Effects of the ACA on insurance affordability for the uninsured in Michigan
January 1, 2014, marked the beginning of new health insurance affordability programs made available through the Patient Protection and Affordable Care Act (ACA). These programs include tax credits to lower premium costs, assistance to reduce out-of-pocket expenses, and an optional state expansion of Medicaid eligibility. This analysis examines the effects of the ACA’s premium tax credits and cost-sharing reductions on Michigan’s uninsured population. While these two programs do provide financial benefits to many of Michigan’s uninsured, the extent of these benefits will vary due to the socioeconomic diversity of the uninsured population.
From 2009 to 2011, Michigan had an average of nearly 1.2 million non-elderly residents without health insurance coverage. Assuming the size and composition of the uninsured population has remained fairly constant, the vast majority would be eligible for some form of ACA affordability assistance. As shown in Figure 1, 61 percent of the uninsured are eligible for Medicaid or the Children’s Health Insurance Program (CHIP), including both those eligible under pre-ACA rules and adults who are are newly eligible under Medicaid expansion (also known as the Healthy Michigan Plan).

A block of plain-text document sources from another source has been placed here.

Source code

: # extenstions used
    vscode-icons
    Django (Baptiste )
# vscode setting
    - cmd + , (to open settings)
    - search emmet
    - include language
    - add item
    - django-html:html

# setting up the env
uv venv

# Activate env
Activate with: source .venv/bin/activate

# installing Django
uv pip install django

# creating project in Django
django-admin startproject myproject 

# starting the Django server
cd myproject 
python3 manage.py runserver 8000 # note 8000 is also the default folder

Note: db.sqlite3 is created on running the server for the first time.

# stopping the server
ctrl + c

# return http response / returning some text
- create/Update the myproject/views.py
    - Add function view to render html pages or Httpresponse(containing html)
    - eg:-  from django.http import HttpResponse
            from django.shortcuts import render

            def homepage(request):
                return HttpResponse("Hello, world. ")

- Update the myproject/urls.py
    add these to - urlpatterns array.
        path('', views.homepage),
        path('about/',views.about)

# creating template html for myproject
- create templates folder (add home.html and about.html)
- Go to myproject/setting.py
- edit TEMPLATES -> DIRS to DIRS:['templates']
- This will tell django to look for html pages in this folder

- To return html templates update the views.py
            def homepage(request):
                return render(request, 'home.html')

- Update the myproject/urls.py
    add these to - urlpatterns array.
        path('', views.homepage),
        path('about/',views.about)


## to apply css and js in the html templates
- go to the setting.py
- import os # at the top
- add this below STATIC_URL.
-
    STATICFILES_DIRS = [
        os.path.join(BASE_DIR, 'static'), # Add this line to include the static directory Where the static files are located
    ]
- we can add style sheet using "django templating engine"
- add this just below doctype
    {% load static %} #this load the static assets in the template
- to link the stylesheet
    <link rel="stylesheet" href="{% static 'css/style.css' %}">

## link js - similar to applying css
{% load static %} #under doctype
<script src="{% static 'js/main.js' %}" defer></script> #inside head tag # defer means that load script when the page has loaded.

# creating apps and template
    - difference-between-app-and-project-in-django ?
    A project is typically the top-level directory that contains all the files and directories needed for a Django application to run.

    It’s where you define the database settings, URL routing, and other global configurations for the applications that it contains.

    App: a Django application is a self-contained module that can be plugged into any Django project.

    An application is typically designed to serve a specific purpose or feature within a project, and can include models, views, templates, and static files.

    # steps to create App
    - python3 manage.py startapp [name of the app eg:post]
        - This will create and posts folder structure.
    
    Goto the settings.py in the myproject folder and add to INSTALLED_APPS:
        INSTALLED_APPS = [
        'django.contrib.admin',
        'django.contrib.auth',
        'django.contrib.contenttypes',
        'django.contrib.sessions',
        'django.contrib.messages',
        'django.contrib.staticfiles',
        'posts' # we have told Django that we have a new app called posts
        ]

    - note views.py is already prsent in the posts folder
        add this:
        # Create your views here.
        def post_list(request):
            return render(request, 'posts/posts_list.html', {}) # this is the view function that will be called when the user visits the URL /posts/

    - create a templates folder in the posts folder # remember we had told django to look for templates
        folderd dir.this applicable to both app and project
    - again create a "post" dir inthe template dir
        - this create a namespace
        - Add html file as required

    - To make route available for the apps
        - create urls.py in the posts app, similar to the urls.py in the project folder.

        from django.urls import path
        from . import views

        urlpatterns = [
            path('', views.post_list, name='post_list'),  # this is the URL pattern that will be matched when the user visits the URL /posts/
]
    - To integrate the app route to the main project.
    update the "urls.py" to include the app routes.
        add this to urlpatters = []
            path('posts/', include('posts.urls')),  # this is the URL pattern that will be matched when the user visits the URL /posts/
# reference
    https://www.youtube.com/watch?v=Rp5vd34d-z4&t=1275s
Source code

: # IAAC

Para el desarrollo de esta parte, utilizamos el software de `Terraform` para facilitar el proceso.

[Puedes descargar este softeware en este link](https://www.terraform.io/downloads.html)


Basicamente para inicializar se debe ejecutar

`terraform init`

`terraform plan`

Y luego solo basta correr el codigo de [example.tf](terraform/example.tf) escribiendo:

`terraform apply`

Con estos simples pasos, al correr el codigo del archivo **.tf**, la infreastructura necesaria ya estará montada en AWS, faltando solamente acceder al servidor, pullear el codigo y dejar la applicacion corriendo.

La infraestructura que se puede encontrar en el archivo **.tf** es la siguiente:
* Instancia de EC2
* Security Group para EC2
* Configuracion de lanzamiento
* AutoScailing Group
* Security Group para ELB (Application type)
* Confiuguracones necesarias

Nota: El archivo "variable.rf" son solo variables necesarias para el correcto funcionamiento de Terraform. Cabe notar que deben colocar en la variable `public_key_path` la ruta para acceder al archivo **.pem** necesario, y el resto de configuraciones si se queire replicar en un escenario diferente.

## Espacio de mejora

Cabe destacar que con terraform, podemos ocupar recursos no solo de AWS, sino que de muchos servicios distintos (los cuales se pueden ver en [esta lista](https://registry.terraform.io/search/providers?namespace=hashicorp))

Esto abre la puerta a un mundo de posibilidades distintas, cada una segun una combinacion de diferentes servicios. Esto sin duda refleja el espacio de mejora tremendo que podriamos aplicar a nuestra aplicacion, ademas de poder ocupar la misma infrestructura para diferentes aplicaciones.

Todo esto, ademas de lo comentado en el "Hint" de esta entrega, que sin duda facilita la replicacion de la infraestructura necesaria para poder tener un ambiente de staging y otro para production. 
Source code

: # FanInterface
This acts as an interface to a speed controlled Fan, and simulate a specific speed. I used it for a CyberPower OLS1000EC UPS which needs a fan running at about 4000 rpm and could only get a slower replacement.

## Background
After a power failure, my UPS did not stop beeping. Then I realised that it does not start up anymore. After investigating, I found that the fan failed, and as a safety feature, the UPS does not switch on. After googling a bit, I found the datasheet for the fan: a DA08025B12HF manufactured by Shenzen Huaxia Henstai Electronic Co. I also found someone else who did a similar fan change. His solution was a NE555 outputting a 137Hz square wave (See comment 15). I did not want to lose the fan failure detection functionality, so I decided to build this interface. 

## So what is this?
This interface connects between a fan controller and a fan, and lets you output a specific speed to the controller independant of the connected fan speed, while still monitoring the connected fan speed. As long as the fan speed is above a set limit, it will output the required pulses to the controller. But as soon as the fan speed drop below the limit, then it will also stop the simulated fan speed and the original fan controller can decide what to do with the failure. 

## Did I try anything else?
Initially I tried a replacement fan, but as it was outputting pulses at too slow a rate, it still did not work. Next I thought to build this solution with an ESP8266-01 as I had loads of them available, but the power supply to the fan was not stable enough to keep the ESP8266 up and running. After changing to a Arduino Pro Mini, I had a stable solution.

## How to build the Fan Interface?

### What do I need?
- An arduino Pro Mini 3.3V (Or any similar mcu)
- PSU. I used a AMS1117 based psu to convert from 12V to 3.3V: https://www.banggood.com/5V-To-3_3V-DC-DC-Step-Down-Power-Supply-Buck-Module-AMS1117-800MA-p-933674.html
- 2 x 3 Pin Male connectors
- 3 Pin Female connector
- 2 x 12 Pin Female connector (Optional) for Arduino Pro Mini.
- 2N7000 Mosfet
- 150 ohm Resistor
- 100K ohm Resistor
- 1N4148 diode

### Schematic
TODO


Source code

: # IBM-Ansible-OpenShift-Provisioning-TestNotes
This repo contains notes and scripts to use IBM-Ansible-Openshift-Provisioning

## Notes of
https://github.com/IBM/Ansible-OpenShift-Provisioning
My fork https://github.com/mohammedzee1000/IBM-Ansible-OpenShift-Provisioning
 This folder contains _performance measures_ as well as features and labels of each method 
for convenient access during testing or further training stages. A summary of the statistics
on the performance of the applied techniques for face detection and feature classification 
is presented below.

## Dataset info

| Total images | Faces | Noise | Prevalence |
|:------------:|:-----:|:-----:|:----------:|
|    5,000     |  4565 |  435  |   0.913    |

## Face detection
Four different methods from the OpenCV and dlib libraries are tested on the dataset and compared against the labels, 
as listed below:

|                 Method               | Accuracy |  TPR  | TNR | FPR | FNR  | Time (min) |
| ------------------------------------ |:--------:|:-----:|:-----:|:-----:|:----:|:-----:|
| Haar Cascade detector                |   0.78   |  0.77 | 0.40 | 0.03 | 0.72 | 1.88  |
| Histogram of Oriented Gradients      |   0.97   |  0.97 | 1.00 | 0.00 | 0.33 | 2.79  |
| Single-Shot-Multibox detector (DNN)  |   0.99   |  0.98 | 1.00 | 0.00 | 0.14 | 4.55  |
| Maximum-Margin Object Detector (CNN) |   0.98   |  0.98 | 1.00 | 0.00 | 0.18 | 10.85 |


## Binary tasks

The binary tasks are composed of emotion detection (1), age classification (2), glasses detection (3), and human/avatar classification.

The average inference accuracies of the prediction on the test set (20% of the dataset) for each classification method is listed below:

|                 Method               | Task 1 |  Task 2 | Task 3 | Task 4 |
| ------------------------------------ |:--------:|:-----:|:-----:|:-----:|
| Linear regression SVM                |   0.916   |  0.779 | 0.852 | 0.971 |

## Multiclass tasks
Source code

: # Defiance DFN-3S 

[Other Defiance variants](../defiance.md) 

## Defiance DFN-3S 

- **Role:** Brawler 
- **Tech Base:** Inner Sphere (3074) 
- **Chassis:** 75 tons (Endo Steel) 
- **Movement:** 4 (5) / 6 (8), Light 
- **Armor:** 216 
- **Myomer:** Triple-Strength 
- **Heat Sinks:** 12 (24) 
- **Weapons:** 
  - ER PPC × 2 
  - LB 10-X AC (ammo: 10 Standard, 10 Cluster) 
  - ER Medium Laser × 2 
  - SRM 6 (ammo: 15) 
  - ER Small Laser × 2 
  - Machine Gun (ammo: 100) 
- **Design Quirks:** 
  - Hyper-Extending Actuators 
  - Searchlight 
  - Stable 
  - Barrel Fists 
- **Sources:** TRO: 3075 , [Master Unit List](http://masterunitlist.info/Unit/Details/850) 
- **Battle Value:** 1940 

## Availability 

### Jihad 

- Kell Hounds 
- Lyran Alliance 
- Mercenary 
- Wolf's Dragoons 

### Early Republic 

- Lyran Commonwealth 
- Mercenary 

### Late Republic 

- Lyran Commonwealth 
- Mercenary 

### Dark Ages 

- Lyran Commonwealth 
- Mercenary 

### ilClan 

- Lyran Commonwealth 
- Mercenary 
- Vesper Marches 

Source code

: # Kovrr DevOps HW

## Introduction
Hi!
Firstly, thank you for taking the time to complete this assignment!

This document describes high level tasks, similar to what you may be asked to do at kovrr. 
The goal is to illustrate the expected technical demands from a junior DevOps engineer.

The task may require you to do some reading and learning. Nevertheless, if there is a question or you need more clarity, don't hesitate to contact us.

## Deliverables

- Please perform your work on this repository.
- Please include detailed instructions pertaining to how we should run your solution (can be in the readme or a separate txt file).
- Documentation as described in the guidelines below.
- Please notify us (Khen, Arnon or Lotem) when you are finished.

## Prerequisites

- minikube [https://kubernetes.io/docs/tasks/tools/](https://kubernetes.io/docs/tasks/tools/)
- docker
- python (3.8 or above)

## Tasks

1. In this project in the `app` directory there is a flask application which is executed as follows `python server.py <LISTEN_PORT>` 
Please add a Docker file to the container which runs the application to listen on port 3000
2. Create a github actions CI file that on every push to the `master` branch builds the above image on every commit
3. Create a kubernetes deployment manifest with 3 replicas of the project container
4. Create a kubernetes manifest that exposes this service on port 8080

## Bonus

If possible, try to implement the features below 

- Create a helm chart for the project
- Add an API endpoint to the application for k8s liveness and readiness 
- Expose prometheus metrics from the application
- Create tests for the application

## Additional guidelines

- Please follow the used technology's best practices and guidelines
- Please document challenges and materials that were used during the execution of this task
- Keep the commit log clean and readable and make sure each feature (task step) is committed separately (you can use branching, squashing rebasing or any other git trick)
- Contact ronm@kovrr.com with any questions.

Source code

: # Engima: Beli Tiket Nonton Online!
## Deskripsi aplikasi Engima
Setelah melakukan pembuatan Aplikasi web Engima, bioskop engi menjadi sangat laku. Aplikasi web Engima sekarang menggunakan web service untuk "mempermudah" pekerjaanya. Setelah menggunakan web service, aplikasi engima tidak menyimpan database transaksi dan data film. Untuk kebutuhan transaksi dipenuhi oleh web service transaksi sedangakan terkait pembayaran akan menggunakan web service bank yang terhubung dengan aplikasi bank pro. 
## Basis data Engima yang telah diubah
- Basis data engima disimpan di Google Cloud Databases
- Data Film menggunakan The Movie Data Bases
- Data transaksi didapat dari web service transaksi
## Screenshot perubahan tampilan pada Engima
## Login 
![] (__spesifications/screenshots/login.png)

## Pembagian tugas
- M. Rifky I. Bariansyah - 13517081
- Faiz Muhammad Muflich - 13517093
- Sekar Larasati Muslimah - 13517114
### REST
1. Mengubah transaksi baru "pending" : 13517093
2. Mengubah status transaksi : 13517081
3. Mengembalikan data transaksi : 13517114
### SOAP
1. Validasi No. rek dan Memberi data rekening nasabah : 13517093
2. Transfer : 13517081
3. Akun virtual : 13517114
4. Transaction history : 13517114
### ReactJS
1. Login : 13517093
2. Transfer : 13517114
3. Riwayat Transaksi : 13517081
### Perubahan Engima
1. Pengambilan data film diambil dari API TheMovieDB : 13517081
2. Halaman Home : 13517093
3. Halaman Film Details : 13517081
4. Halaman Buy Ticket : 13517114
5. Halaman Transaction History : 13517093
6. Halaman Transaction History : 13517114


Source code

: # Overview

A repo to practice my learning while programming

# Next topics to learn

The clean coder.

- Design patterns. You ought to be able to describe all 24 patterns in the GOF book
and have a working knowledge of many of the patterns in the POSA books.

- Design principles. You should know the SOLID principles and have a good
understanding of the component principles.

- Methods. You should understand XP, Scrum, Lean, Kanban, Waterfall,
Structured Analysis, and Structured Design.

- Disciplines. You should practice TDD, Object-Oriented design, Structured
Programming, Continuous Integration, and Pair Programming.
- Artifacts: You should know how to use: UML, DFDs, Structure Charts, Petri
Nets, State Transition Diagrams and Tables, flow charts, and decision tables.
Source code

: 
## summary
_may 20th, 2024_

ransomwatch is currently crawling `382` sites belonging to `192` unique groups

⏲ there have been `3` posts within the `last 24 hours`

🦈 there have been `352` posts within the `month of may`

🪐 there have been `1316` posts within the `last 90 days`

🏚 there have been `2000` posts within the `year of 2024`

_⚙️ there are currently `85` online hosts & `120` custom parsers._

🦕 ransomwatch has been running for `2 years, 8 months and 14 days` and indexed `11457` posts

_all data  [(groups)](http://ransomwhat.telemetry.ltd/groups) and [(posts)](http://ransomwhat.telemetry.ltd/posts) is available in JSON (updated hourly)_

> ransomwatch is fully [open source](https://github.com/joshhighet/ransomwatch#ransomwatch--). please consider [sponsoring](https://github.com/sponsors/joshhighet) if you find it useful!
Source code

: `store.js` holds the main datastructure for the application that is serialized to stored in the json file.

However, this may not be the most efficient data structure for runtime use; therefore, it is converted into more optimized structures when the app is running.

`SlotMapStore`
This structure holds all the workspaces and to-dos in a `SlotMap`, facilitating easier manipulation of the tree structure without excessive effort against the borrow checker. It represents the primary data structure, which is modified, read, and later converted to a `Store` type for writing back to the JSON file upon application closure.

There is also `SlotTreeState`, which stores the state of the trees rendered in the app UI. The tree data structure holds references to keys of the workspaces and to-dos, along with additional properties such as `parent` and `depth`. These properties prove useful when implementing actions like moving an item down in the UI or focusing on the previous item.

Nearly 28 percent of the uninsured have an income level and other characteristics that allow them to be eligible for subsidies (premium tax credits and/or cost-sharing reductions) if they purchase coverage through the ACA’s health insurance marketplace. On the other hand, 11 percent are ineligible for assistance due to their income level or because they have access to affordable employer-sponsored insurance (ESI). Individuals and families are not eligible for subsidies if their income level is greater than 400 percent of the federal poverty level (FPL), which is defined as $45,960 for an individual and $94,200 for a family of four in 2014.